Israeli minister furious with British royal statement on ‘occupied’ Jerusalem

Prince William’s schedule lists Jerusalem as part of the 'Occupied Palestinian Territories'.
Thursday 21/06/2018
Britain's Prince William smiles during a garden party at Buckingham Palace in London, on May 31. (Press Association via AP)
Britain's Prince William smiles during a garden party at Buckingham Palace in London, on May 31. (Press Association via AP)

LONDON - The status of Jerusalem in the British royal itinerary for Prince William’s upcoming visit has angered an Israeli cabinet member.

Jerusalem Affairs Minister Zeev Elkin wrote on Facebook that a “distortion” cannot “change reality.”

The prince is to visit Israel and the Palestinian territories next week. His schedule lists Jerusalem as part of the “Occupied Palestinian Territories.”

Israel captured east Jerusalem in the 1967 war and annexed it in a move rejected by the international community.

Israel views the territory, home to key holy sites sacred to Jews, Christians and Muslims, as an inseparable part of its capital.

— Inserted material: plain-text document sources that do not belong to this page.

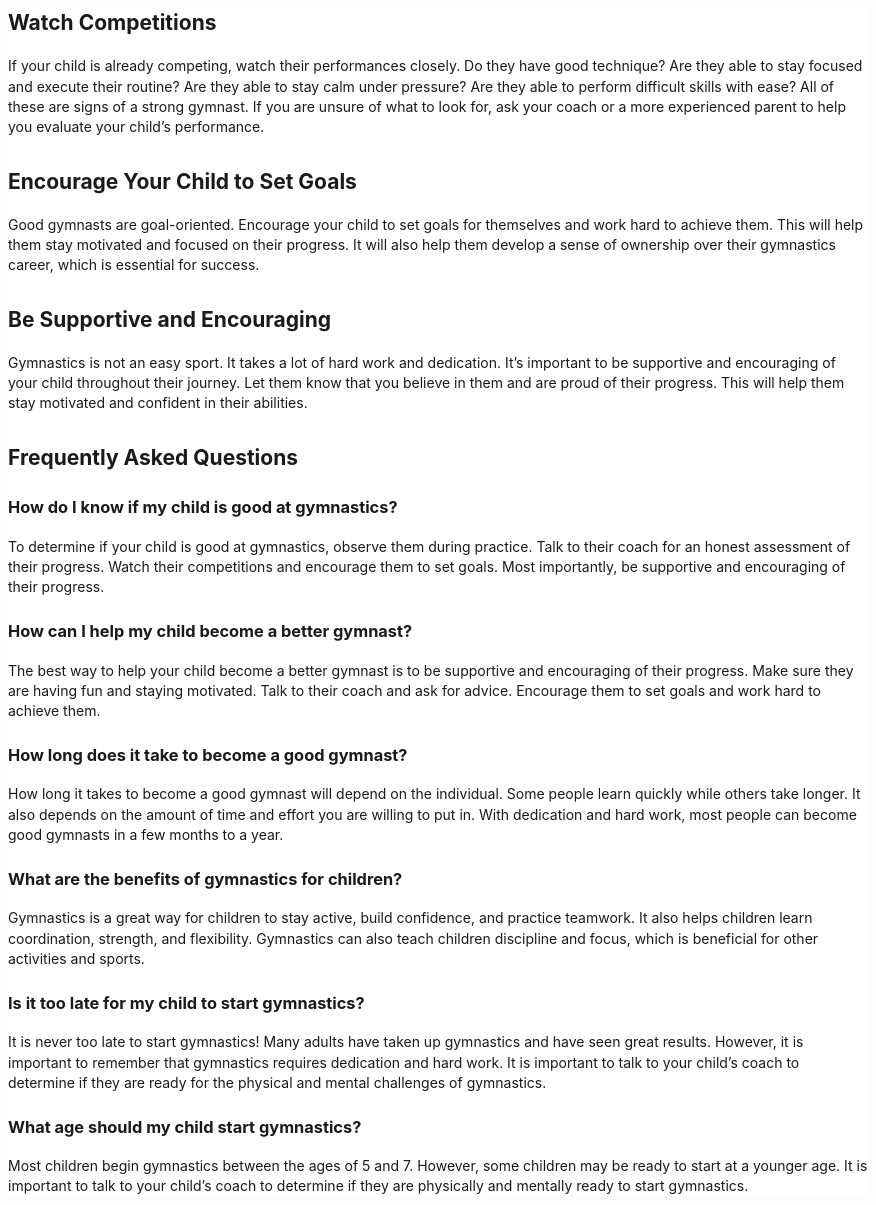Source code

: <h2>Watch Competitions</h2>

<p>If your child is already competing, watch their performances closely. Do they have good technique? Are they able to stay focused and execute their routine? Are they able to stay calm under pressure? Are they able to perform difficult skills with ease? All of these are signs of a strong gymnast. If you are unsure of what to look for, ask your coach or a more experienced parent to help you evaluate your child’s performance.</p>

<h2>Encourage Your Child to Set Goals</h2>

<p>Good gymnasts are goal-oriented. Encourage your child to set goals for themselves and work hard to achieve them. This will help them stay motivated and focused on their progress. It will also help them develop a sense of ownership over their gymnastics career, which is essential for success.</p>

<h2>Be Supportive and Encouraging</h2>

<p>Gymnastics is not an easy sport. It takes a lot of hard work and dedication. It’s important to be supportive and encouraging of your child throughout their journey. Let them know that you believe in them and are proud of their progress. This will help them stay motivated and confident in their abilities.</p>

<h2>Frequently Asked Questions</h2>

<h3>How do I know if my child is good at gymnastics?</h3>

<p>To determine if your child is good at gymnastics, observe them during practice. Talk to their coach for an honest assessment of their progress. Watch their competitions and encourage them to set goals. Most importantly, be supportive and encouraging of their progress.</p>

<h3>How can I help my child become a better gymnast?</h3>

<p>The best way to help your child become a better gymnast is to be supportive and encouraging of their progress. Make sure they are having fun and staying motivated. Talk to their coach and ask for advice. Encourage them to set goals and work hard to achieve them.</p>

<h3>How long does it take to become a good gymnast?</h3>

<p>How long it takes to become a good gymnast will depend on the individual. Some people learn quickly while others take longer. It also depends on the amount of time and effort you are willing to put in. With dedication and hard work, most people can become good gymnasts in a few months to a year.</p>

<h3>What are the benefits of gymnastics for children?</h3>

<p>Gymnastics is a great way for children to stay active, build confidence, and practice teamwork. It also helps children learn coordination, strength, and flexibility. Gymnastics can also teach children discipline and focus, which is beneficial for other activities and sports.</p>

<h3>Is it too late for my child to start gymnastics?</h3>

<p>It is never too late to start gymnastics! Many adults have taken up gymnastics and have seen great results. However, it is important to remember that gymnastics requires dedication and hard work. It is important to talk to your child’s coach to determine if they are ready for the physical and mental challenges of gymnastics.</p>

<h3>What age should my child start gymnastics?</h3>

<p>Most children begin gymnastics between the ages of 5 and 7. However, some children may be ready to start at a younger age. It is important to talk to your child’s coach to determine if they are physically and mentally ready to start gymnastics.</p>
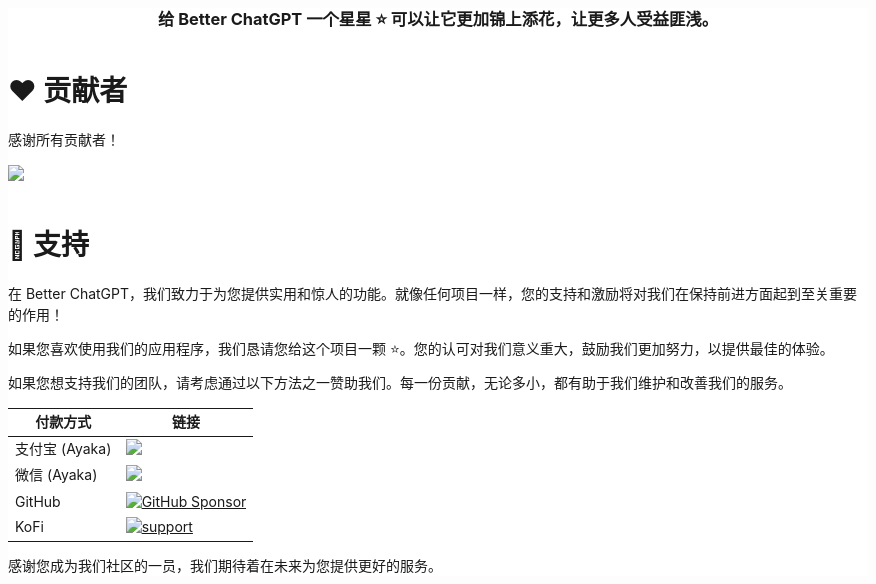 <h3 align="center">
    给 <b>Better ChatGPT</b> 一个星星 ⭐️ 可以让它更加锦上添花，让更多人受益匪浅。
</h3>

# ❤️ 贡献者

感谢所有贡献者！

<a href="https://github.com/Liamxroy/BetterChatGPT/graphs/contributors">
  <img src="https://contrib.rocks/image?repo=ztjhz/BetterChatGPT" />
</a>

# 🙏 支持

在 Better ChatGPT，我们致力于为您提供实用和惊人的功能。就像任何项目一样，您的支持和激励将对我们在保持前进方面起到至关重要的作用！

如果您喜欢使用我们的应用程序，我们恳请您给这个项目一颗 ⭐️。您的认可对我们意义重大，鼓励我们更加努力，以提供最佳的体验。

如果您想支持我们的团队，请考虑通过以下方法之一赞助我们。每一份贡献，无论多小，都有助于我们维护和改善我们的服务。

| 付款方式       | 链接                                                                                                                                                 |
| -------------- | ---------------------------------------------------------------------------------------------------------------------------------------------------- |
| 支付宝 (Ayaka) | <img src="https://ayaka14732.github.io/sponsor/alipay.jpg" width=150 />                                                                              |
| 微信 (Ayaka)   | <img src="https://ayaka14732.github.io/sponsor/wechat.png" width=150 />                                                                              |
| GitHub         | [![GitHub Sponsor](https://img.shields.io/static/v1?label=Sponsor&message=%E2%9D%A4&logo=GitHub&color=%23fe8e86)](https://github.com/sponsors/ztjhz) |
| KoFi           | [![support](https://ko-fi.com/img/githubbutton_sm.svg)](https://ko-fi.com/betterchatgpt)                                                             |

感谢您成为我们社区的一员，我们期待着在未来为您提供更好的服务。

Palestinians claim it as the capital of a future state. The city’s fate is an emotional issue at the heart of the conflict.

Prince William will become the first British royal to pay an official visit to Israel and the Palestinian Territories, 70 years after British forces withdrew from the Holy Land leaving behind the divisions that remain to this day.

Queen Elizabeth’s grandson, 36, and second-in-line to the throne, will travel without his wife Kate or their three children for the three-day visit. He will stay in Jerusalem at the King David hotel, once the headquarters of British authorities, where Jewish militants killed more than 90 people in a bombing in 1946.

Britain captured Palestine from the crumbling Ottoman Empire during World War One in 1917, and later governed it under an international mandate.

Prince William’s visit coincides with the 70th anniversary both of Britain’s exit and of Israel’s independence, which Palestinians mourn as their dispossession.

Until now it had been British policy not to make an official royal trip until the Israeli-Palestinian conflict is resolved.

His tour comes at a time of diplomatic upheaval in the region, after US President Donald Trump’s decision to recognise Jerusalem as the capital of Israel and move the US Embassy there.

The prince’s communications secretary, Jason Knauf, said the visit would be non-political, allowing “a spotlight to be brought to bear on the people of the region: their cultures, their young people, their aspirations, and their experiences”.

Prince William will meet Israeli Prime Minister Benjamin Netanyahu and Palestinian President Mahmoud Abbas.

He will also visit religious sites, Israel’s Yad Vashem memorial to the Holocaust dead, and the tomb of his great-grandmother Princess Alice, who hid a Jewish family in her residence in Greece during World War II and is buried in the Garden of Gethsemane.

Other members of the royal family have made unofficial visits. Prince Charles, William’s father, attended the funerals of Israeli statesmen Yitzhak Rabin and Shimon Peres. In 1994 Prince Philip, William’s grandfather, attended a ceremony at Yad Vashem honouring his mother, Princess Alice.